● **EXERCISE INPUTS**
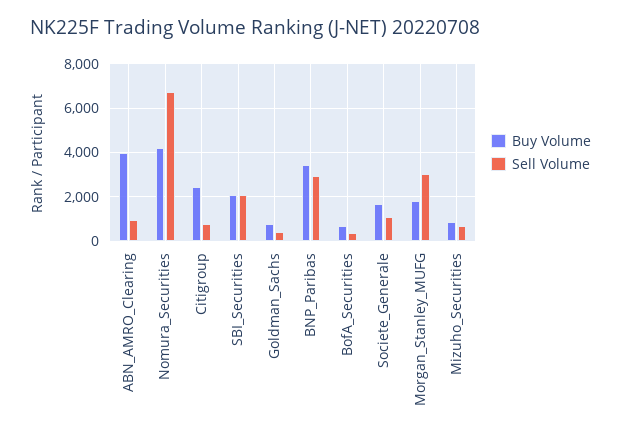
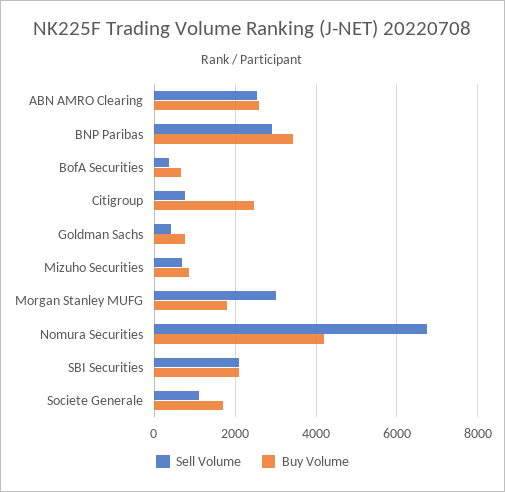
  {
    "Buy Volume": {
-     "ABN_AMRO_Clearing": 4000,
+     "ABN_AMRO_Clearing": 2600,
      "Nomura_Securities": 4200,
      "Citigroup": 2400,
      "SBI_Securities": 2000,
      "Goldman_Sachs": 800,
      "BNP_Paribas": 3400,
      "BofA_Securities": 600,
      "Societe_Generale": 1600,
      "Morgan_Stanley_MUFG": 1800,
      "Mizuho_Securities": 800
    },
    "Sell Volume": {
-     "ABN_AMRO_Clearing": 1000,
+     "ABN_AMRO_Clearing": 2600,
      "Nomura_Securities": 6800,
      "Citigroup": 800,
      "SBI_Securities": 2000,
      "Goldman_Sachs": 400,
      "BNP_Paribas": 3000,
      "BofA_Securities": 400,
      "Societe_Generale": 1000,
      "Morgan_Stanley_MUFG": 3000,
      "Mizuho_Securities": 600
    }
  }

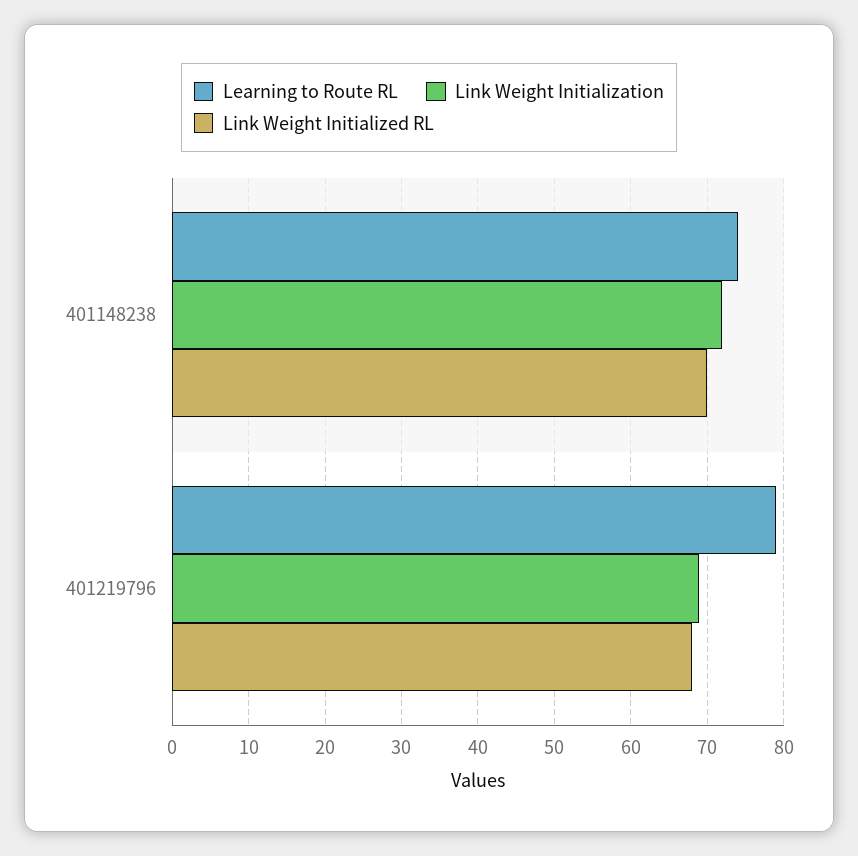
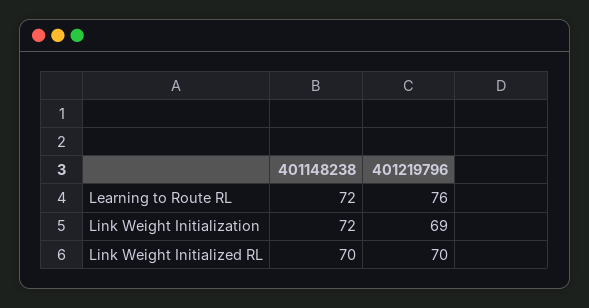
  {
    "Learning to Route RL": {
-     "401148238": 74,
+     "401148238": 72,
-     "401219796": 79
+     "401219796": 76
    },
    "Link Weight Initialization": {
      "401148238": 72,
      "401219796": 69
    },
    "Link Weight Initialized RL": {
      "401148238": 70,
-     "401219796": 68
+     "401219796": 70
    }
  }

● **WHAT THE TASK REQUIRES**
Please retype every record above exactly, leaving out the pictures.

● **ANSWER BOX**
  {
    "Buy Volume": {
-     "ABN_AMRO_Clearing": 4000,
+     "ABN_AMRO_Clearing": 2600,
      "Nomura_Securities": 4200,
      "Citigroup": 2400,
      "SBI_Securities": 2000,
      "Goldman_Sachs": 800,
      "BNP_Paribas": 3400,
      "BofA_Securities": 600,
      "Societe_Generale": 1600,
      "Morgan_Stanley_MUFG": 1800,
      "Mizuho_Securities": 800
    },
    "Sell Volume": {
-     "ABN_AMRO_Clearing": 1000,
+     "ABN_AMRO_Clearing": 2600,
      "Nomura_Securities": 6800,
      "Citigroup": 800,
      "SBI_Securities": 2000,
      "Goldman_Sachs": 400,
      "BNP_Paribas": 3000,
      "BofA_Securities": 400,
      "Societe_Generale": 1000,
      "Morgan_Stanley_MUFG": 3000,
      "Mizuho_Securities": 600
    }
  }

  {
    "Learning to Route RL": {
-     "401148238": 74,
+     "401148238": 72,
-     "401219796": 79
+     "401219796": 76
    },
    "Link Weight Initialization": {
      "401148238": 72,
      "401219796": 69
    },
    "Link Weight Initialized RL": {
      "401148238": 70,
-     "401219796": 68
+     "401219796": 70
    }
  }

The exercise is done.